Continue the text about tools for identifying inhibitors of chloroplast pigment biosynthesis, starting right after its last sentence.

TEXT BLOCK
________________

The development of tools and resources for the identification of inhibitors of pigment biosynthetic pathways in the chloroplast.

Background. The global population is projected to increase by 30% to 9.2 billion in 2050. In order to feed this population a 70% increase in food production is required [1]. This increased production must occur with less land availability, less water, less energy input, fertilizers and chemicals. Herbicides will remain an essential component of integrated pesticide management practices; if food production is to meet demand. No new herbicides have been commercialised with a novel mode of action for over 30 years [3], hence the increased threat from resistance, and the need to be able to focus efforts on Modes of action (MOA) at an earlier stage in herbicide discovery.

________________

SOURCE DATA
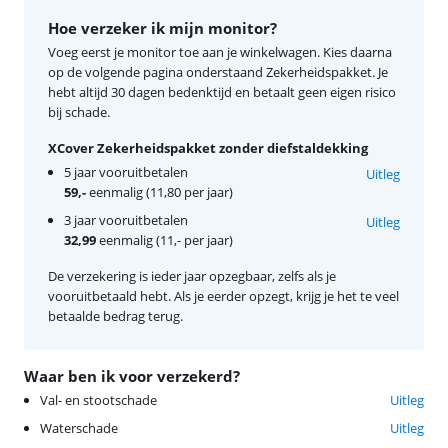
Hoe verzeker ik mijn monitor?
Voeg eerst je monitor toe aan je winkelwagen. Kies daarna
op de volgende pagina onderstaand Zekerheidspakket. Je
hebt altijd 30 dagen bedenktijd en betaalt geen eigen risico
bij schade.
XCover Zekerheidspakket zonder diefstaldekking
5 jaar vooruitbetalen
Uitleg
59,-
eenmalig (11,80 per jaar)
3 jaar vooruitbetalen
Uitleg
32,99
eenmalig (11,- per jaar)
De verzekering is ieder jaar opzegbaar, zelfs als je
vooruitbetaald hebt. Als je eerder opzegt, krijg je het te veel
betaalde bedrag terug.
Waar ben ik voor verzekerd?
Val- en stootschade
Uitleg
Waterschade
Uitleg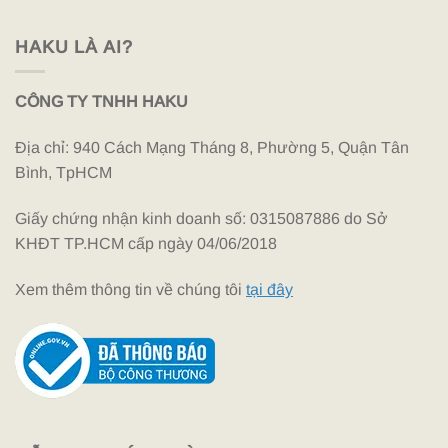
HAKU LÀ AI?
CÔNG TY TNHH HAKU
Địa chỉ: 940 Cách Mạng Tháng 8, Phường 5, Quận Tân
Bình, TpHCM
Giấy chứng nhận kinh doanh số: 0315087886 do Sở
KHĐT TP.HCM cấp ngày 04/06/2018
Xem thêm thông tin về chúng tôi
tại đây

________________

YOUR RESPONSE
Bleaching herbicides are designated as chemicals that cause white bleaching of green plant leaves. Their effectiveness resides in their ability to cause light-dependant generation of singlet oxygen which damages lipids, chlorophyll and proteins leading to plant death [4]. Bleaching herbicides are chemically diverse, which reflects the different chloroplastic biosynthetic pathways and the individual components within these pathways they effect. The common phenotypic traits between bleaching herbicides often causes confusion in assigning MOAs to specific herbicidal inhibitors. For example, Norflurazon, is an inhibitor of carotenoid biosynthesis, specifically the enzyme phytoene desaturase (PDS), [5]. Inhibition of PDS results in the precursor phytoene accumulating. However, phytoene can also accumulate in vegetative tissues from the inhibition of plastoquinone/tocopherol biosynthesis. This is because plastoquinone acts as a cofactor involved in phytoene desaturation.
Scientific rationale and importance. In this training programme, genetic resources, metabolite profiling procedures and in vitro assays will be developed to enable the differentiation and validation of different bleaching herbicides. The approach will tackle the biological question using new technologies and an interdisciplinary approach, involving chemistry, bioengineering and formulations for high-throughput compound screening. These methodologies that facilitate the elucidation of herbicidal MOA are essential for the rapid assessment and progression of novel chemistries, allowing large-scale screening when applied in the agro-industry.